Passing custom hyperparameters
fit <- multiggm_mcmc(
data_list = sim$data_list,
method = "ssvs",
hyper = list(
v0 = 0.01^2, # tighter spike
v1 = 100^2 * 0.01^2, # wider slab
lambda = 2, # stronger diagonal shrinkage
a = 1, b = 9, # sparser prior (Beta(1,9))
alpha = 2, beta = 5,
w = 0.5, # less certain groups are related
alpha_prop = 1, beta_prop = 1
),
burnin = 5000,
nsave = 5000,
seed = 42
)Comparing both methods on the same data
When is small enough to run both, comparing results provides a useful robustness check.

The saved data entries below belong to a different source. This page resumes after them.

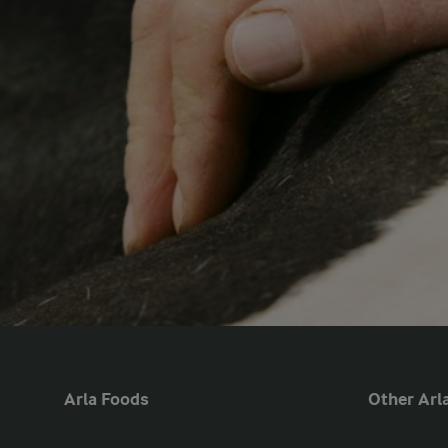
Arla Foods
Other Arla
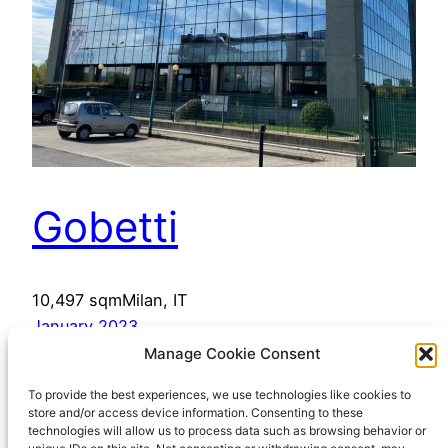
Gobetti
10,497 sqmMilan, IT
January 2023
Manage Cookie Consent
To provide the best experiences, we use technologies like cookies to
store and/or access device information. Consenting to these
technologies will allow us to process data such as browsing behavior or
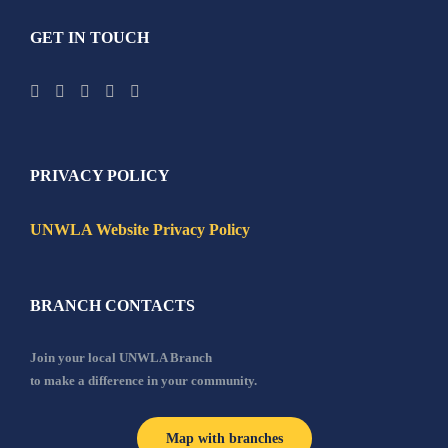
GET IN TOUCH
PRIVACY POLICY
UNWLA Website Privacy Policy
BRANCH CONTACTS
Join your local UNWLA Branch
to make a difference in your community.
Map with branches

sim_small <- simulate_multiggm(K = 2, p = 15, n = 100, seed = 42, graph_type = "hub")
fit_gw <- multiggm_mcmc(
data_list = sim_small$data_list,
method = "gwishart",
burnin = 2000,
nsave = 1000,
seed = 123
)
fit_ssvs <- multiggm_mcmc(
data_list = sim_small$data_list,
method = "ssvs",
hyper = list(
v0 = 0.001,
v1 = 1,
lambda = 1,
a = 1, b = 4,
alpha = 2, beta = 5,
w = 0.9, # less certain groups are related
alpha_prop = 1, beta_prop = 1),
burnin = 2000,
nsave = 1000,
seed = 123
)
pip_gw <- pip_edges(fit_gw)
pip_ssvs <- pip_edges(fit_ssvs)
# Compare PIPs for group 1 (upper triangle only)
idx <- upper.tri(pip_gw[, , 1])
cat(sprintf("Correlation of PIPs (Group 1): %.3f\n",
cor(pip_gw[, , 1][idx], pip_ssvs[, , 1][idx])))
#> Correlation of PIPs (Group 1): 0.930
cat(sprintf("G-Wishart edges (PIP > 0.5): %d\n",
sum(pip_gw[, , 1][idx] > 0.5)))
#> G-Wishart edges (PIP > 0.5): 14
cat(sprintf("SSVS edges (PIP > 0.5): %d\n",
sum(pip_ssvs[, , 1][idx] > 0.5)))
#> SSVS edges (PIP > 0.5): 10Recovery comparison
par(mfrow = c(2, 1))
cm_gw <- plot_recovery(fit_gw, sim_small$adj_list, pip_threshold = 0.5)
cm_ssvs <- plot_recovery(fit_ssvs, sim_small$adj_list, pip_threshold = 0.3)
for (method_name in c("G-Wishart", "SSVS")) {
cm <- if (method_name == "G-Wishart") cm_gw else cm_ssvs
for (k in seq_along(cm)) {
cat(sprintf("%s Group %d: TPR=%.2f, FPR=%.2f\n",
method_name, k, cm[[k]]["TPR"], cm[[k]]["FPR"]))
}
}
#> G-Wishart Group 1: TPR=0.83, FPR=0.04
#> G-Wishart Group 2: TPR=0.71, FPR=0.01
#> SSVS Group 1: TPR=0.75, FPR=0.02
#> SSVS Group 2: TPR=0.57, FPR=0.00Running multiple chains
Both methods support running multiple independent MCMC chains for convergence assessment. Because the SSVS method is faster per iteration, running multiple chains is more practical at larger dimensions:
fit_mc <- multiggm_mcmc(
data_list = sim$data_list,
method = "ssvs",
burnin = 2000,
nsave = 1000,
nchains = 3,
parallel = TRUE,
seed = 42
)
# Compare PIPs across chains to check convergence
pip_c1 <- pip_edges(fit_mc, chain = 1)
pip_c2 <- pip_edges(fit_mc, chain = 2)
pip_c3 <- pip_edges(fit_mc, chain = 3)
idx <- upper.tri(pip_c1[, , 1])
cat(sprintf("PIP correlation (chains 1-2): %.3f\n",
cor(pip_c1[, , 1][idx], pip_c2[, , 1][idx])))
#> PIP correlation (chains 1-2): 0.970
cat(sprintf("PIP correlation (chains 1-3): %.3f\n",
cor(pip_c1[, , 1][idx], pip_c3[, , 1][idx])))
#> PIP correlation (chains 1-3): 0.954See the Getting Started vignette for a complete walkthrough of multi-chain diagnostics, including overlaid trace plots and pooling results across chains.
References
Peterson, C.B., Stingo, F.C. & Vannucci, M. (2015). Bayesian inference of multiple Gaussian graphical models. Journal of the American Statistical Association, 110(509), 159–174.
Shaddox, E., Stingo, F.C., Peterson, C.B., et al. (2018). A Bayesian approach for learning gene networks underlying disease severity in COPD. Statistics in Biosciences, 10(1), 59–85.
Wang, H. (2015). Scaling it up: stochastic search structure learning in graphical models. Bayesian Analysis, 10(2), 351–377.
Wang, H. & Li, S.Z. (2012). Efficient Gaussian graphical model determination under G-Wishart prior distributions. Electronic Journal of Statistics, 6, 168–198.